Since \(\varvec{v}=\frac{-f_t}{|\nabla f|^2}\nabla f\) is a solution of \(\frac{df}{dt}=0\), the optical flow vector is expressed as \(\varvec{u}=\frac{-f_t}{|\nabla f|^2}\nabla f+\alpha \nabla f^\perp \) for an appropriate scalar \(\alpha \), where \(\nabla f^\top (\nabla f^\perp )=0\). If the motion perpendicular to the gradient of the edges of the segments is small, that is, \(\alpha \) is small, \(\varvec{u}\sim \mu \nabla f\) for an appropriate real number \(\mu \). This relation between the optical flow filed and the gradient field implies that events in the image stream detected by the features encoded by Eq. (1) are those caused by the temporal fluctuations of the gradient of the foreground.

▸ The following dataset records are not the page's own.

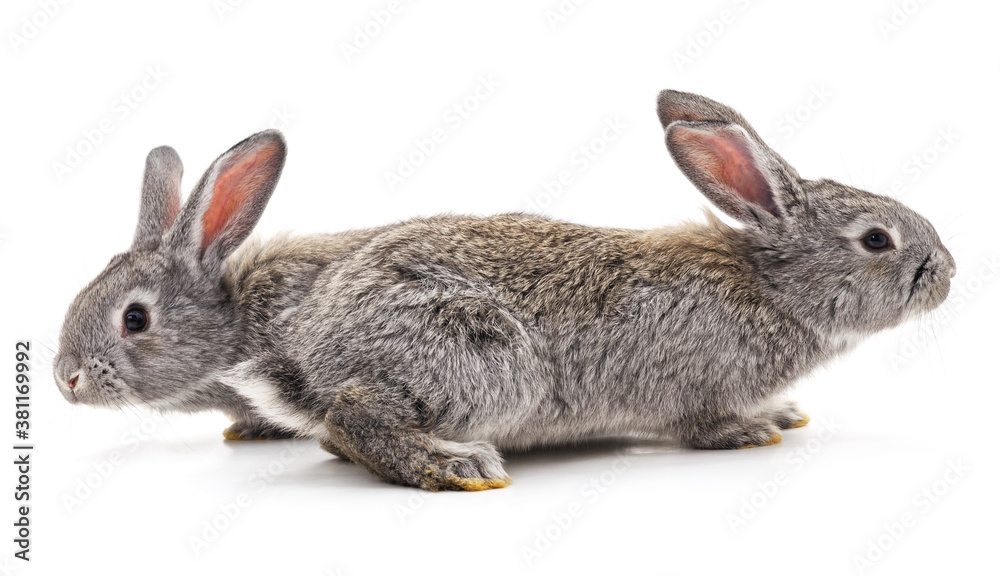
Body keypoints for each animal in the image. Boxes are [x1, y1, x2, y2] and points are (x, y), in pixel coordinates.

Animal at [54, 90, 955, 491]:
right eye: (877, 241)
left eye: (133, 319)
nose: (946, 274)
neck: (773, 285)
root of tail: (314, 353)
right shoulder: (693, 383)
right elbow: (702, 422)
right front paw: (749, 432)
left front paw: (782, 415)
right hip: (485, 360)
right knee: (354, 419)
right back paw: (453, 467)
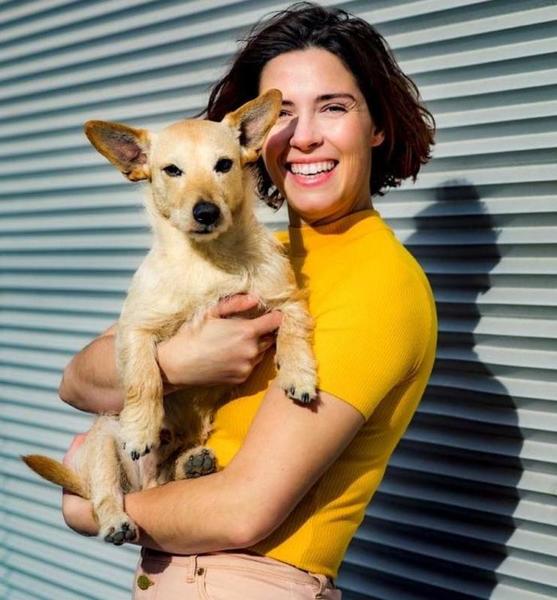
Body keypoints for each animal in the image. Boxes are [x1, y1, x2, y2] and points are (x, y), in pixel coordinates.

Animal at [23, 89, 317, 545]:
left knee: (166, 476)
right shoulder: (135, 329)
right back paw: (118, 517)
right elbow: (143, 376)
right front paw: (142, 428)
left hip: (174, 457)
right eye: (172, 170)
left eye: (224, 164)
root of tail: (142, 484)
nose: (206, 212)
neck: (209, 261)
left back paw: (190, 463)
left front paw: (299, 375)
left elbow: (294, 331)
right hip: (103, 444)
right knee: (106, 493)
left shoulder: (286, 298)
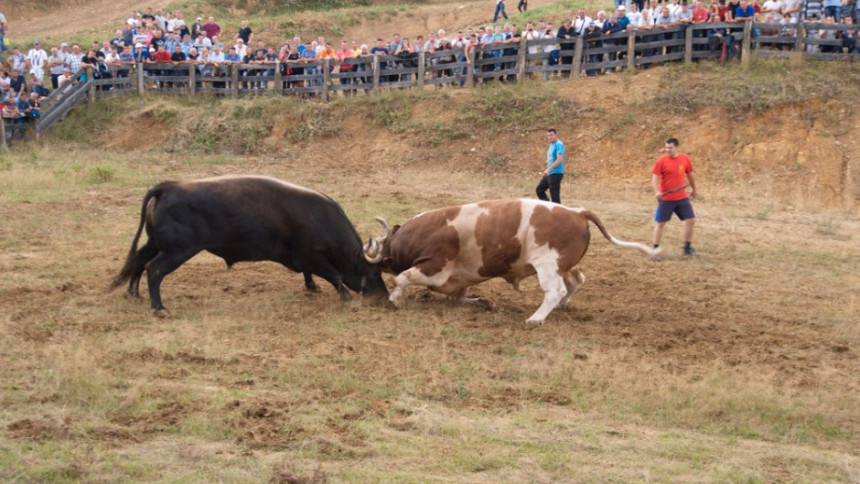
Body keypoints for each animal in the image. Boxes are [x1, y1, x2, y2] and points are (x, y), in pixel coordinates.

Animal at [109, 176, 388, 316]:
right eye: (374, 272)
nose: (384, 297)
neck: (320, 217)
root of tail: (169, 187)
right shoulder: (314, 256)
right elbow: (335, 275)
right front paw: (346, 296)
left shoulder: (304, 259)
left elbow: (312, 274)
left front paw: (312, 286)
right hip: (176, 251)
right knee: (154, 269)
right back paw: (159, 308)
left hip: (156, 243)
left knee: (139, 260)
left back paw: (133, 292)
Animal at [362, 199, 660, 324]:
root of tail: (577, 213)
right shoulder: (457, 283)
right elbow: (459, 299)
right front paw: (485, 302)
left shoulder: (434, 267)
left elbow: (404, 277)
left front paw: (395, 299)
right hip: (563, 266)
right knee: (576, 281)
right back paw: (559, 307)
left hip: (548, 266)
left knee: (556, 290)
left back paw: (536, 318)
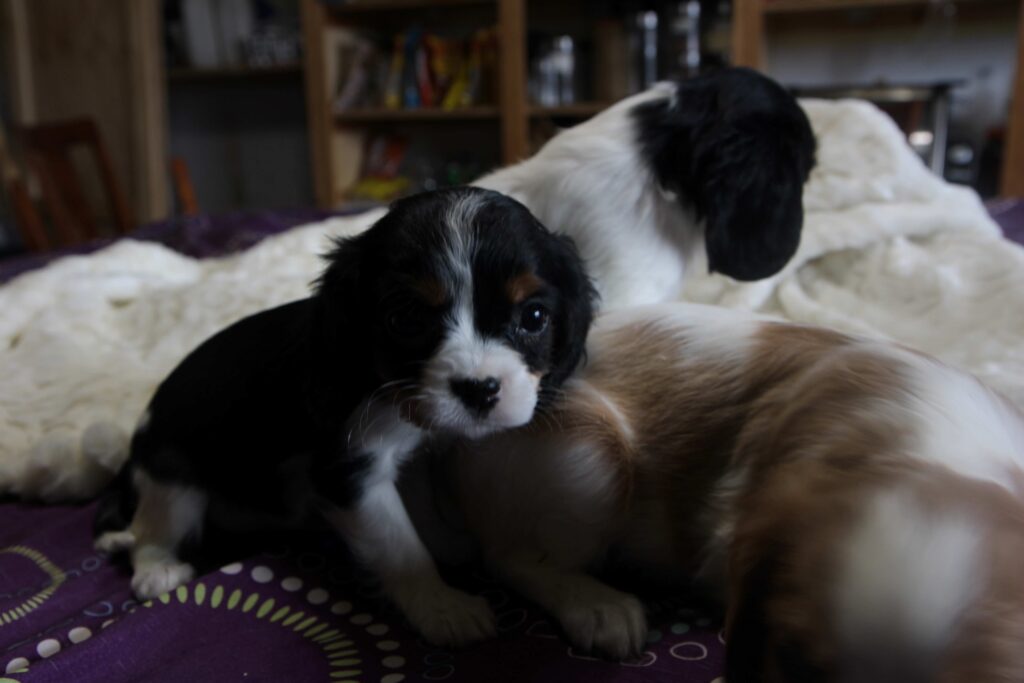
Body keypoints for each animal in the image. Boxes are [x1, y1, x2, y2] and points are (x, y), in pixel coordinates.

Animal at [93, 187, 597, 648]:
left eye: (534, 317)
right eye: (406, 320)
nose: (480, 388)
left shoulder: (411, 455)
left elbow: (420, 509)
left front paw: (451, 545)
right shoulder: (346, 470)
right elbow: (398, 543)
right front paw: (442, 607)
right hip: (174, 478)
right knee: (149, 531)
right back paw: (157, 569)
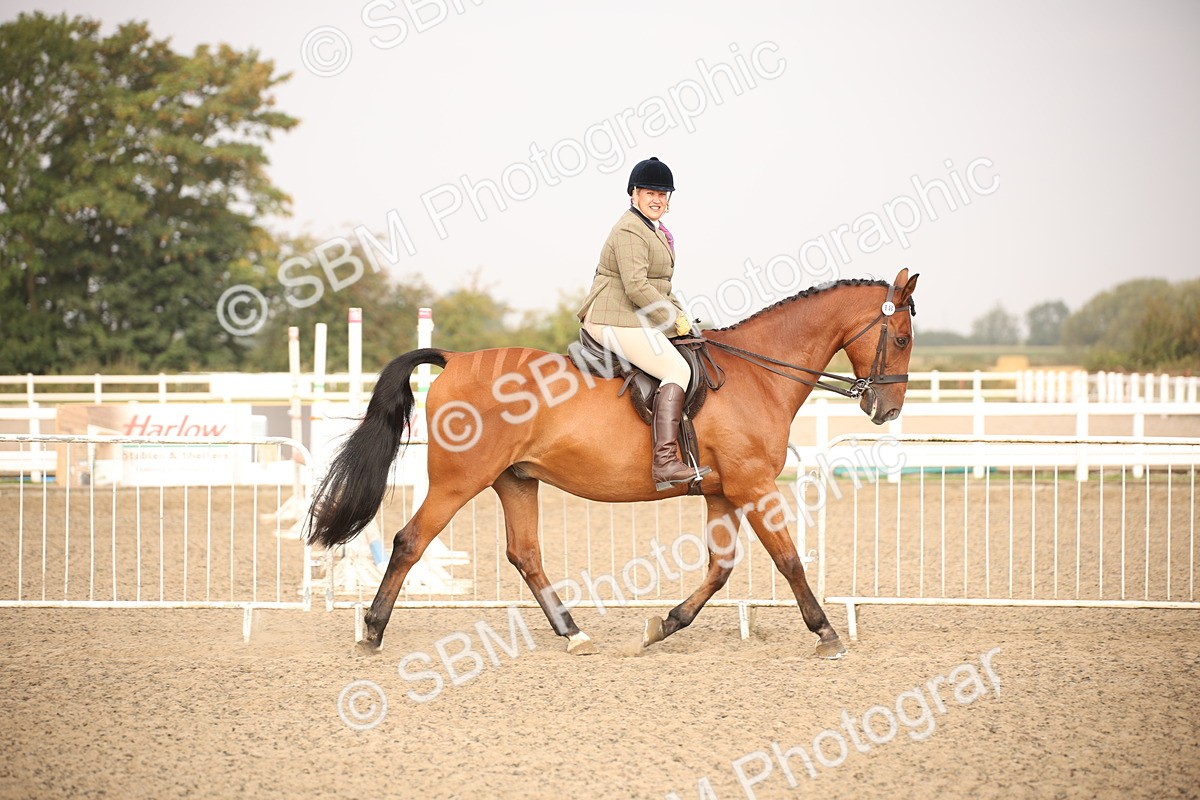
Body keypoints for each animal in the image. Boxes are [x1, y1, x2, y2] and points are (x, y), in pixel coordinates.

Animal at [308, 267, 920, 659]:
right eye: (902, 338)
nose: (886, 410)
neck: (757, 373)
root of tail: (456, 359)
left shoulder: (723, 491)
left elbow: (720, 569)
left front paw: (662, 626)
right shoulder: (754, 483)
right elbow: (788, 559)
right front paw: (826, 633)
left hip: (515, 481)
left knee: (525, 554)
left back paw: (573, 633)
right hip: (460, 482)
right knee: (410, 541)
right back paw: (372, 632)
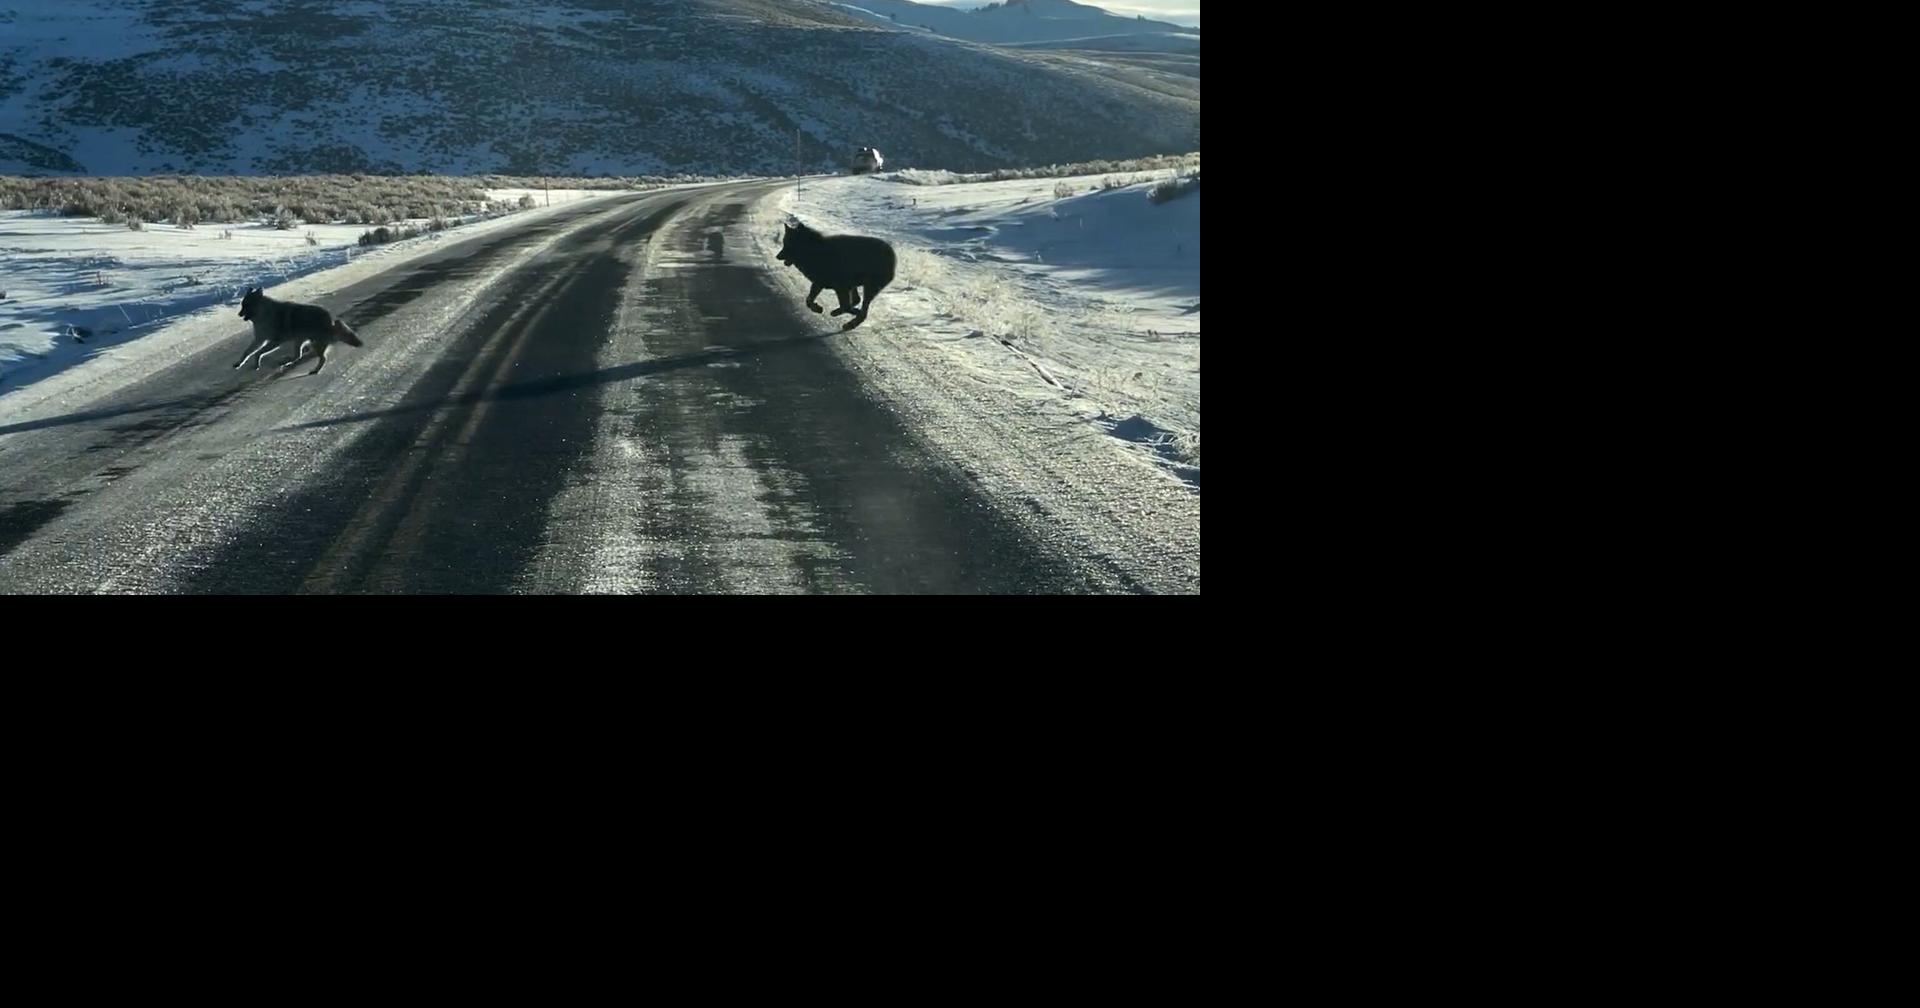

In ref. [32] the on-line algorithm for detection of a polygonal curve from a time signal of a string of conversation dialogs. was proposed based on the randomized Hough transform. This algorithm is pre-processing for the construction of the syntactic trees of conversation dialogs. The event detection from video sequence is an extension of syntactic analysis of dialog signals to image sequences.

In pedestrian detection, annotated data for designing classifier is generated using artificially generated virtual world [31]. It is possible to extend the idea for event detection from image observed by vehicle mounted camera system. We generated symbol sequences from events in virtual world. Events detected from generated symbol strings coincide with the events detected from real world test data sequences.

7 Conclusions

We proposed a method for the symbolisation of the temporal transition of environments using statistical analysis of the flow field. The algorithm allows us to interpret a sequence of images as a string of events.

A machine can control a car to avoid incidents by detecting abnormalities using event strings stored in a dictionary. The symbolisation of temporal optical fields is suitable for the generation of entries in such a dictionary.

We have introduced a framework for syntactical interpretation of dynamic scenes using the temporal transportation of the optical flow fields. The future work for us is to derive semantics of the motion fields from strings of symbols. Multiscale image analysis of the dynamic scenes provides hierarchies of the motions [32] in the scenes from temporal local deformation to global fluctuations. Therefore, these hierarchies of motions would define the syntactic structure and semantic meaning of dynamic scene. The optical flow fields are the important queries for linguistic analysis of the dynamic scene.